Answer these questions from the passage on ion channel sensors below:
(a) What environmental forces does the passage list as able to stimulate and activate a receptor?
(b) In which organisms does the passage say a stretch-activated ion channel exists?
(c) What two parts does a biological ion channel system configured to sense external stimuli basically include?

[Page excerpt]
▼▼▼
An ion channel is essential means for sustaining life in all living cells. An ion channel continues to transport ions through cell membranes. Main functions of ion channels are essential for sensory organs to maintain homeostasis.
Basically, when a receptor is stimulated and activated from various environmental forces such as heat, light, smell, sound, and pressure, an ion channel provides an electrical signal generated by ion motion across a cell membrane to a nerve.
Until now, several research groups have reported performances of nature-inspired artificial ion channel sensors. Among the performances, there is almost no pressure sensing using an ion channel system. In the biological field, it is known that mechanotransduction corresponds to mechanical stimuli in mechanosensory receptors that change in cell membrane potential. In mechanosensory receptors, a stimulus may be deflection of a hair-cell stereocilia in a cochlea.
In particular, although the exact mechanism is not yet known, a stretch-activated ion channel is one of the pressure-detectable configurations which exist in microbes, yeast, and plants.
Most studies for pressure sensing are limited to silicon and polymer-based devices. These devices may include a transistor, pressure sensing, capacitive sensing, piezoelectric sensing, piezoresistive, and optical sensing.
These systems are coupled to input/output regions which cause unstable electrical properties, low selectivity, high operating power, and static feeling. For example, the main concern of piezoelectric sensors results from a high internal resistance and is affected by an input impedance of a readout electrical circuit and low sensitivity to temperature and static force.
Capacitive sensors suffer from disadvantages that noise is associated with an electric field interaction and fringe effect causing the demand of a particular electronic circuit should be removed.
A biological ion channel system configured to sense external stimuli basically includes receptors and nanopores. The hybrid design of ion channels is effectively evolving. The receptor is mechanically triggered by an external stimulus, and the nanopore electrochemically performs a function to provide a path for ion transport. The two elements are separated from each other. Ion channels have important properties, as follows. First, the ion channel is passive in the sense that it does not need an energy source to operate them. Second, highly selective recognition of substrates with high receptivity is provided. Moreover, a direct signal is obtained from ion transport across a membrane along an electrochemical gradient without an additional amplifier system or electronic circuit. An ion channel is configured to carry ions at a very high speed (more than 106 s−1 for ions and less than 109 s−1 for water) in a nanoscale or microscale dimension without concern about energy consumption. Thus, an ion channel may be used as a sensors to monitor physical parameters including acceleration, temperature, sound waves, fluid engineering, and pressure.
Many functional features may transfer short response times, low power consumption, dynamic spatial resolution, flexibility, and integration on various soft and hard surfaces.
▲▲▲
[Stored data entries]
▼▼▼
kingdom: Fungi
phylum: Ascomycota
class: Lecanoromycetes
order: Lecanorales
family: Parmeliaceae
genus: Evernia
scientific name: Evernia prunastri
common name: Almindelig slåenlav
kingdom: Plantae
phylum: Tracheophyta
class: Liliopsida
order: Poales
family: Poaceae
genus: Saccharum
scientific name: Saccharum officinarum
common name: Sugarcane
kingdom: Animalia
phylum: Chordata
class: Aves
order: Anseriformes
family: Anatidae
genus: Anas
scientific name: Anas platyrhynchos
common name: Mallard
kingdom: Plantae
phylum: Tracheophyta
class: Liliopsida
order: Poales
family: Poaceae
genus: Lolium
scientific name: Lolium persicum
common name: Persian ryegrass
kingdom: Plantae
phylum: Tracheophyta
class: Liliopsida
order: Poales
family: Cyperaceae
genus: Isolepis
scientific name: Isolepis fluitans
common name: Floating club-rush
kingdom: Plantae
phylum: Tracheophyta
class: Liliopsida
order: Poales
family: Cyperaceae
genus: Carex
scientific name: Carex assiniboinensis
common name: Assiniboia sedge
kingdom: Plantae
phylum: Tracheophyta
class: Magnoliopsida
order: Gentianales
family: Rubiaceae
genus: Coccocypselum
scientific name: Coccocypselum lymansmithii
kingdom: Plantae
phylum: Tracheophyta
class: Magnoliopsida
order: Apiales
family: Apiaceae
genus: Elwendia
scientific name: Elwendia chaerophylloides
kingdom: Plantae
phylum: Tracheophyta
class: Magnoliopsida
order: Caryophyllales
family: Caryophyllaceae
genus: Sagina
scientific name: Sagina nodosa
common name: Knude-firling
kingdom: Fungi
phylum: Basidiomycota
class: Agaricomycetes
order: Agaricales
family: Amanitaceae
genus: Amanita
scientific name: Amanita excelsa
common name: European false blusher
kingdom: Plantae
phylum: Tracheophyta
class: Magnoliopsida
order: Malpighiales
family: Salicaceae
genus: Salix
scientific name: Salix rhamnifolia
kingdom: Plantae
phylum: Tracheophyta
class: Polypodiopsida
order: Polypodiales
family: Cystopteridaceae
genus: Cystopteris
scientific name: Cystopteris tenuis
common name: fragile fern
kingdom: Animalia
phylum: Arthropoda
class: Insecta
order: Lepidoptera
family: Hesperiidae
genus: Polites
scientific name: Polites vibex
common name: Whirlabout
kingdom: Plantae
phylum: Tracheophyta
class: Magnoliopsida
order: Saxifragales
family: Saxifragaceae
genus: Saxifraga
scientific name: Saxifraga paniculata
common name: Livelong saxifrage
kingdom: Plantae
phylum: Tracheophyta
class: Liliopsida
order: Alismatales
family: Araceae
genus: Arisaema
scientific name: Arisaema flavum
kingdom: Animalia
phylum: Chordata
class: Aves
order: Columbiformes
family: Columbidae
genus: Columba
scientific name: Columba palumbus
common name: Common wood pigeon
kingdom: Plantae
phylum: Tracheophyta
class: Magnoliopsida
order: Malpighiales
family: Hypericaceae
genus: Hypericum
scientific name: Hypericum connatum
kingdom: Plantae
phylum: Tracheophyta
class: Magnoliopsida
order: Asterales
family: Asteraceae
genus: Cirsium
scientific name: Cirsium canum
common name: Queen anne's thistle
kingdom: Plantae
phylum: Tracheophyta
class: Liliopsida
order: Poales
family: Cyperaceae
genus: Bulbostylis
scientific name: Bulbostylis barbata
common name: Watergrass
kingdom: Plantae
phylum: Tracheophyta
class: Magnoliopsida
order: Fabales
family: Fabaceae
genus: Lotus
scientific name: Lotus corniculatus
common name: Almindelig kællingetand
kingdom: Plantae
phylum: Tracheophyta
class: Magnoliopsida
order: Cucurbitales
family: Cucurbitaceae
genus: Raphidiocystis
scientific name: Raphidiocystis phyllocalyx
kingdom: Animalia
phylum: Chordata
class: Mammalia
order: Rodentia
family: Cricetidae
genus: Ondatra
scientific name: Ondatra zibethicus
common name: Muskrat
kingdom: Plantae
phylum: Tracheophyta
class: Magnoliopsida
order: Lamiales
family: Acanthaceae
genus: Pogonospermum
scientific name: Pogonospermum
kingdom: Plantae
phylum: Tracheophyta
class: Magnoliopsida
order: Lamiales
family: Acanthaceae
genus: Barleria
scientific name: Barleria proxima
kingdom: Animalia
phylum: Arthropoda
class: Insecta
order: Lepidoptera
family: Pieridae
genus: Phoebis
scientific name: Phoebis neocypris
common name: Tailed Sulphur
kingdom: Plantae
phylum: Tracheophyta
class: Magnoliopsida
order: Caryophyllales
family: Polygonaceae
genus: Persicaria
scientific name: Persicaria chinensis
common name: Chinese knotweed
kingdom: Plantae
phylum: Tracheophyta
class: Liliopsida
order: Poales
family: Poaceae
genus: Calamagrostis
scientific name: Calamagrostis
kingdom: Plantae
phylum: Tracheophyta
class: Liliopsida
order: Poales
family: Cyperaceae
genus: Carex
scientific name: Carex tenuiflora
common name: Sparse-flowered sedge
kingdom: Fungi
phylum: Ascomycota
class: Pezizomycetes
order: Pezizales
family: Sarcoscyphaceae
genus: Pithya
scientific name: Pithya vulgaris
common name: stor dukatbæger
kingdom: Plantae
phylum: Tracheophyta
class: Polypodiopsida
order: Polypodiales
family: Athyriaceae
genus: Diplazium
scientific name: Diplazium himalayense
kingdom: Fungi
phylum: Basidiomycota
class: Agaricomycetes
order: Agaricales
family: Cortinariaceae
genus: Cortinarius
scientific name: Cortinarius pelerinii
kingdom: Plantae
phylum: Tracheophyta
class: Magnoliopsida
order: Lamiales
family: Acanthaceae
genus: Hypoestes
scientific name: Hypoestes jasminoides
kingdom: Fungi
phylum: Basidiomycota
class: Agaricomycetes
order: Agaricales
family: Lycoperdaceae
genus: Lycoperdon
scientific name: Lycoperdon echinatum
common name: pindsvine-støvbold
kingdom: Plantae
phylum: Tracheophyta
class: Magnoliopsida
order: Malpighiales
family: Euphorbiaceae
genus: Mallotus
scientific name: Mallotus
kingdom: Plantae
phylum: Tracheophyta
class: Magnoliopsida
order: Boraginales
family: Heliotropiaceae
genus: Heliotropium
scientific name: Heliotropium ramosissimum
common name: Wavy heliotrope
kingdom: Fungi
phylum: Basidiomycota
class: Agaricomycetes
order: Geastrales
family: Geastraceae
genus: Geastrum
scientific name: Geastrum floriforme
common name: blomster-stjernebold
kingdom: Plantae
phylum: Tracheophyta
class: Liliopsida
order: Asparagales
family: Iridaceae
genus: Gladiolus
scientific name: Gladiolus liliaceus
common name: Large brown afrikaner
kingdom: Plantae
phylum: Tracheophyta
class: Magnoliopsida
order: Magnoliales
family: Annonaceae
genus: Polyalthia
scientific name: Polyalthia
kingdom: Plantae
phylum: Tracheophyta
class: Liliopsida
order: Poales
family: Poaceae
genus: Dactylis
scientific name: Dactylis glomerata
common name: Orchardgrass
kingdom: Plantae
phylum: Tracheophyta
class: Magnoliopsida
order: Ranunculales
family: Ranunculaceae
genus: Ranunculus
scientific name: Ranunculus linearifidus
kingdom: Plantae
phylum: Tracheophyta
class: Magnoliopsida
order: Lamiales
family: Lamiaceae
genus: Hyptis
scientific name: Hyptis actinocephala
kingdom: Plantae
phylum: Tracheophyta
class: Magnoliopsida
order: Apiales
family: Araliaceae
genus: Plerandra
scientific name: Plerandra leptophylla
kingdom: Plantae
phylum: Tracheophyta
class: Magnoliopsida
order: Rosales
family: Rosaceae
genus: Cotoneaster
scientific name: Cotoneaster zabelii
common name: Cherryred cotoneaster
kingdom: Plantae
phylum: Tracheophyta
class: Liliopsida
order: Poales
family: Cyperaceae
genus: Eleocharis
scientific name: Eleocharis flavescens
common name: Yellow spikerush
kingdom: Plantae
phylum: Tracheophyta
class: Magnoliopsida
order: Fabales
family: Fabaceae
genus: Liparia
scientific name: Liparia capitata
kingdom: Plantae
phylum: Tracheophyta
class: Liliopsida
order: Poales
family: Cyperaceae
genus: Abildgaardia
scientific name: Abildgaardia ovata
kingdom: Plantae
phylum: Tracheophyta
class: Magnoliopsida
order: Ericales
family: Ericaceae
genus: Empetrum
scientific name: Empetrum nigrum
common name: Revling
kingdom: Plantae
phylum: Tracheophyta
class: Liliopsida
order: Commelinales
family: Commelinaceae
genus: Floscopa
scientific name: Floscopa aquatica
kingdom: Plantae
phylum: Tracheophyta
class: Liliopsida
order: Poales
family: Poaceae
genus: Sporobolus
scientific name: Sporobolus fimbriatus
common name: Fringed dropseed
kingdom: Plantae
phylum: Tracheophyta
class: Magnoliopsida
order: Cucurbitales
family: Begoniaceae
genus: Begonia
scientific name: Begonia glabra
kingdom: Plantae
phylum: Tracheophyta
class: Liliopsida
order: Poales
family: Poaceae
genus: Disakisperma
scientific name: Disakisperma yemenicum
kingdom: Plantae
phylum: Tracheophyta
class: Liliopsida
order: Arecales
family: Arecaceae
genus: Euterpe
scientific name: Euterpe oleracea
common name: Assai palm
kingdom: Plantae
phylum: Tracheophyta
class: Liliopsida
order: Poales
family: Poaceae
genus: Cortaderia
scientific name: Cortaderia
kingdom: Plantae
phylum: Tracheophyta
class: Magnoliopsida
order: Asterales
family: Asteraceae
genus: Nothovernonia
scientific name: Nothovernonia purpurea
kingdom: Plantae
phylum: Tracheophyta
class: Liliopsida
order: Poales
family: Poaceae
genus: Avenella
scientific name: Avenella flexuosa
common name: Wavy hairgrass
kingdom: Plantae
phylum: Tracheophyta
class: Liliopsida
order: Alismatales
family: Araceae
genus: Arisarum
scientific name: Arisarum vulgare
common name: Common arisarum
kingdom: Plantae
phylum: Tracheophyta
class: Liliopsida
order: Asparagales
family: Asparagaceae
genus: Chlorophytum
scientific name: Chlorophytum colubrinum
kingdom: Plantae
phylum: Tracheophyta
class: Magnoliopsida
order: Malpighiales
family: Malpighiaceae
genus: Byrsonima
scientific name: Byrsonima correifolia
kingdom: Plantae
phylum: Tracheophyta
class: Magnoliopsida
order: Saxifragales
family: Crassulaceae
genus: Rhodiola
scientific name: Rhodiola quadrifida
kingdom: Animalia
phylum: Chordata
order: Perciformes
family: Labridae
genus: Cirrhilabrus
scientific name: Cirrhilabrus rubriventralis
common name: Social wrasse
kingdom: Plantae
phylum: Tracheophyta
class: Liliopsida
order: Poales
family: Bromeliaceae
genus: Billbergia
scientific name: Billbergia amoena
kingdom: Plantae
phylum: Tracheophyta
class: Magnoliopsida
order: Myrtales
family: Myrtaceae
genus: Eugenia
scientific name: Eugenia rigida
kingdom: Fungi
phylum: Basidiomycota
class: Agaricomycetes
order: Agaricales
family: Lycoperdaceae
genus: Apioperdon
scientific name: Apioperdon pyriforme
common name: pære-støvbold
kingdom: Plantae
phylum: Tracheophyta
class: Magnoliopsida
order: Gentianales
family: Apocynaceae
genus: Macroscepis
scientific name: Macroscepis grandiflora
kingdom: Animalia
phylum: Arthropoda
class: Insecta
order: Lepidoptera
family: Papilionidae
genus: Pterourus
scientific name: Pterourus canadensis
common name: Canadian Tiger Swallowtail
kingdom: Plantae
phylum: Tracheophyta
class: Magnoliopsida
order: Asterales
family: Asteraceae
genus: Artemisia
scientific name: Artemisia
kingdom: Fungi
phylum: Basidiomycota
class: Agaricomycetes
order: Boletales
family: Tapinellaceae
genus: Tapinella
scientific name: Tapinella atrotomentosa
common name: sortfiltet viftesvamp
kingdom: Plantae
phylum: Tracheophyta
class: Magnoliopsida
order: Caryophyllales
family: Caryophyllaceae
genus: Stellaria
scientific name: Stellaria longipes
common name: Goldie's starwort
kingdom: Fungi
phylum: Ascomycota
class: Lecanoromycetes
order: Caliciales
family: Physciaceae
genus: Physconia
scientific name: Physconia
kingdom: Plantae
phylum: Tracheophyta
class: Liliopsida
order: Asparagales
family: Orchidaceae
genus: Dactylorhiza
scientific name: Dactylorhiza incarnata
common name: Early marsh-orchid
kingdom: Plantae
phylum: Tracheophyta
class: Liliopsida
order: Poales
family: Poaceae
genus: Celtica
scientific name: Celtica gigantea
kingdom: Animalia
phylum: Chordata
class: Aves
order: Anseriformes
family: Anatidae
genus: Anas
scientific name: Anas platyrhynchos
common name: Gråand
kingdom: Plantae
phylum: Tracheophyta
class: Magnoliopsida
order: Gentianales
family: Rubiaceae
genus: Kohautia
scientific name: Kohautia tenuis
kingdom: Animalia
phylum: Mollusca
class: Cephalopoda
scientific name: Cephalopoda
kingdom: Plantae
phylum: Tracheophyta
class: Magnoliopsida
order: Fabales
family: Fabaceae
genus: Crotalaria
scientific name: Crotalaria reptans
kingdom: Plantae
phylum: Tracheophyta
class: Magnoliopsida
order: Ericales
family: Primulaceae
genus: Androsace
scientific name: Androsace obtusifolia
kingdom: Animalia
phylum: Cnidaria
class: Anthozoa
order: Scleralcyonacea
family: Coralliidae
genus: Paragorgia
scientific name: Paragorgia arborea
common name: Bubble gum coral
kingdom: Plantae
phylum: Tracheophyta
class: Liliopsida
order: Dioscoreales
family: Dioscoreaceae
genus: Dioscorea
▲▲▲
[Result of this task]
(a) Heat, light, smell, sound, and pressure.
(b) Microbes, yeast, and plants.
(c) Receptors and nanopores.